# Your task
Restate the lines word for word, from the one containing "배열 리터럴에 콤마를" through the last line of the entries below, without any other lines.

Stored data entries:

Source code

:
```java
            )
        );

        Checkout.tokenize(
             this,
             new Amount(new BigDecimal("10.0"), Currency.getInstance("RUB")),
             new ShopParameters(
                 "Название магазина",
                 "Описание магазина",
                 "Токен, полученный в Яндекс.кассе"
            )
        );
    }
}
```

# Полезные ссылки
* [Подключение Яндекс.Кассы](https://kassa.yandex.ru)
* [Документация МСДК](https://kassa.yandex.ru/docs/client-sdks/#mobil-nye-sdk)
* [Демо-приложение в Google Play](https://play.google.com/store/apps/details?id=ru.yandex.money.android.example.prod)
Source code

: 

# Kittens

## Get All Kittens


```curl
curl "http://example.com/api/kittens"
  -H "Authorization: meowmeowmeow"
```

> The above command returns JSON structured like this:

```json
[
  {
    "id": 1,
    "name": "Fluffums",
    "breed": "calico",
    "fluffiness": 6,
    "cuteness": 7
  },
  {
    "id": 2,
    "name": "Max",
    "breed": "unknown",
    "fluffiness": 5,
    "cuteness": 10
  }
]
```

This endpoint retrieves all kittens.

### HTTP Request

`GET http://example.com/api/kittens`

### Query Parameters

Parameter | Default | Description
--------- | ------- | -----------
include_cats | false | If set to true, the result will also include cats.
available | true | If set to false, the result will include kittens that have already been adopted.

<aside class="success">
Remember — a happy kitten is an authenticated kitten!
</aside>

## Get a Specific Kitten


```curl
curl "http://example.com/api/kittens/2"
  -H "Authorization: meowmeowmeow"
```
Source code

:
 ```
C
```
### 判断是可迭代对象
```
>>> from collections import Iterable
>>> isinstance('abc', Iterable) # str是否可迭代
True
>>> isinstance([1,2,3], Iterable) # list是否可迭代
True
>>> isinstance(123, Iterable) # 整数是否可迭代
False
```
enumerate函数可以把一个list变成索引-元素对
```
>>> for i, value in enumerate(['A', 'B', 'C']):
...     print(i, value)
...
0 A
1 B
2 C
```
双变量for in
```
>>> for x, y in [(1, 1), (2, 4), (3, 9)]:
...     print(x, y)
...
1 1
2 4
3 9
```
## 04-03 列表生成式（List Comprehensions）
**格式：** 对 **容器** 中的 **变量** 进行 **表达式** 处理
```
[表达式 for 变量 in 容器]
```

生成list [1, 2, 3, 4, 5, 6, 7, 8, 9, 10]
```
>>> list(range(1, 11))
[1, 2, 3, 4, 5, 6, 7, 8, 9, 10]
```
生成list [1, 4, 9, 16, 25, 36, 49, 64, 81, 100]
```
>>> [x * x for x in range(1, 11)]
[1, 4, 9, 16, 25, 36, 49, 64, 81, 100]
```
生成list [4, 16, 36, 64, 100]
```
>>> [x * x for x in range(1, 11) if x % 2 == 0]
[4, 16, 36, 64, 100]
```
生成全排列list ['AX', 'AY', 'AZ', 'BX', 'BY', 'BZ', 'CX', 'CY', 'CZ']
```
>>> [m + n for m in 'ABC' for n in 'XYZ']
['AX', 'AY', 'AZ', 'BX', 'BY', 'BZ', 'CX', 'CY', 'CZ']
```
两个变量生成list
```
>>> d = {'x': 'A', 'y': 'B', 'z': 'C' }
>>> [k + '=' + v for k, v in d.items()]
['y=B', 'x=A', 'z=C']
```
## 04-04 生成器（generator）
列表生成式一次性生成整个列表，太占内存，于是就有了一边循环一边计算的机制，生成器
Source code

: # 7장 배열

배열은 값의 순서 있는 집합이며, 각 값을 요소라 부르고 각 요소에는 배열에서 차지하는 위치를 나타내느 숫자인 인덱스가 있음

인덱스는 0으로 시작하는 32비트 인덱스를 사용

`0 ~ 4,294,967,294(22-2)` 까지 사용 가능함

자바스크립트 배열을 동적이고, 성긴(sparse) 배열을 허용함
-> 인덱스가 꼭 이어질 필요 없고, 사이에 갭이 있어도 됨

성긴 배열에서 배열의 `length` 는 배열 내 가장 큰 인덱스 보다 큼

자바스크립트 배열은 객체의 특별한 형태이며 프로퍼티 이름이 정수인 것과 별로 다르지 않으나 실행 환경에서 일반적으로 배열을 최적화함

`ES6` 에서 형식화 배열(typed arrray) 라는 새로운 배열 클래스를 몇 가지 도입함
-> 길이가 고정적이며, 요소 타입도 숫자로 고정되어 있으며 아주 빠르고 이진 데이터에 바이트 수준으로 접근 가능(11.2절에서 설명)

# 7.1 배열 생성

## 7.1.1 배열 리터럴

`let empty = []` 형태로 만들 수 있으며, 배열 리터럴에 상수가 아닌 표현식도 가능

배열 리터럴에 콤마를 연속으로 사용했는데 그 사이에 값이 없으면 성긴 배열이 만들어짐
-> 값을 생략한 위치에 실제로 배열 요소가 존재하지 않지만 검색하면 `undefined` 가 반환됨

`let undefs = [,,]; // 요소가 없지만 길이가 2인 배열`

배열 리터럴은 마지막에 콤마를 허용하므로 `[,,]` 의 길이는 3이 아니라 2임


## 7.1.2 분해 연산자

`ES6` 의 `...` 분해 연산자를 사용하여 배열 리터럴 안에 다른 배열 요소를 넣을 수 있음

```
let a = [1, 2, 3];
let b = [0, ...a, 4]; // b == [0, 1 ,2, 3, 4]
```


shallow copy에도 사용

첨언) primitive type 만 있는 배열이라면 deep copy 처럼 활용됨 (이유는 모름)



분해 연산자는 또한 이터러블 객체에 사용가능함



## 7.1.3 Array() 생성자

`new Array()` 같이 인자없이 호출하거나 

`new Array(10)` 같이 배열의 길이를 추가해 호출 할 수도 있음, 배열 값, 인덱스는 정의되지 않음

# Solution
배열 리터럴에 콤마를 연속으로 사용했는데 그 사이에 값이 없으면 성긴 배열이 만들어짐
-> 값을 생략한 위치에 실제로 배열 요소가 존재하지 않지만 검색하면 `undefined` 가 반환됨

`let undefs = [,,]; // 요소가 없지만 길이가 2인 배열`

배열 리터럴은 마지막에 콤마를 허용하므로 `[,,]` 의 길이는 3이 아니라 2임


## 7.1.2 분해 연산자

`ES6` 의 `...` 분해 연산자를 사용하여 배열 리터럴 안에 다른 배열 요소를 넣을 수 있음

```
let a = [1, 2, 3];
let b = [0, ...a, 4]; // b == [0, 1 ,2, 3, 4]
```


shallow copy에도 사용

첨언) primitive type 만 있는 배열이라면 deep copy 처럼 활용됨 (이유는 모름)



분해 연산자는 또한 이터러블 객체에 사용가능함



## 7.1.3 Array() 생성자

`new Array()` 같이 인자없이 호출하거나 

`new Array(10)` 같이 배열의 길이를 추가해 호출 할 수도 있음, 배열 값, 인덱스는 정의되지 않음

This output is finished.